Gross domestic product was estimated to expand 1.92 percent in 2017, higher than the 1.87 percent forecast in November and 1.88 percent projected in August, the Directorate General of Budget, Accounting and Statistics said.

Solid demand expected for Apple's new iPhone 8 and Chinese smartphone brands will bolster the island's export-driven economy, building on the strengthening momentum in the fourth quarter ahead of the festive season.

"Export momentum is expected to get a boost from the manufacturing process advantage of the local semiconductor industry, as well as increasing demand for vehicle electronics, Internet of Things and high-efficiency computing," the statistics agency said in a statement.

Taiwan's chip companies play a major role in the global manufacturing supply chain and the island's export orders rose for a fifth straight month in December.

Exports from South Korea, a close rival of Taiwan, rose in January at the fastest pace in nearly five years, preliminary data has shown.

Taiwan's statistics agency also revised up fourth quarter economic growth to 2.88 percent, its strongest pace since the first quarter of 2015. Its preliminary figure showed the economy grew 2.58 percent from a year earlier.

For 2017, exports were forecast to grow a much faster 8.5 percent, higher than the 4.95 percent anticipated in November.

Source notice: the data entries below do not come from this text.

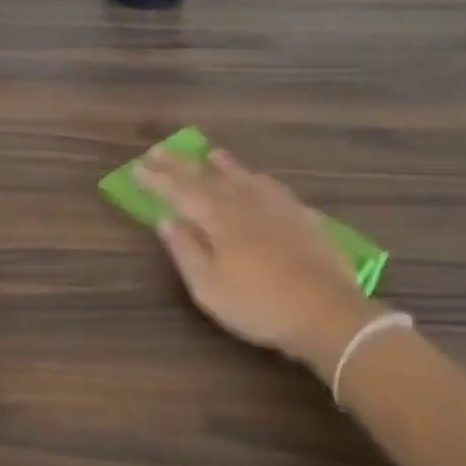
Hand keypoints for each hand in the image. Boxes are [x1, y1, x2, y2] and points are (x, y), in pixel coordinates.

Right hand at [136, 149, 380, 372]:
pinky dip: (257, 178)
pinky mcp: (303, 217)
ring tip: (209, 152)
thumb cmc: (259, 306)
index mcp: (219, 220)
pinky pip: (273, 187)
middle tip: (160, 150)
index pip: (181, 192)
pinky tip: (257, 178)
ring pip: (244, 177)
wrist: (328, 314)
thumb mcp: (209, 288)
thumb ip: (185, 251)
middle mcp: (246, 204)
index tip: (137, 169)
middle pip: (208, 178)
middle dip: (181, 164)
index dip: (158, 180)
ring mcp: (278, 208)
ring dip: (222, 164)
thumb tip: (165, 221)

"The outlook for exports is more optimistic this year, with demand from the United States and China both looking strong. The outlook for domestic consumption is relatively conservative," Chen Chin-chi said, an analyst at Cathay Financial Holdings.

"The key things to watch are the economic growth rates of the United States and China," Chen added.

Taiwan's exports are widely expected to take a hit if US President Donald Trump implements more protectionist trade and economic policies later this year.

"[...] some limiting factors for growth are the increasing competition of global industries, rising global trade protectionism, and increasing pressure from the Chinese supply chain's localization," the statistics agency said.

Imports, mainly from investments in the semiconductor sector, are forecast to grow 9.77 percent this year, versus the previous forecast of 5.79 percent.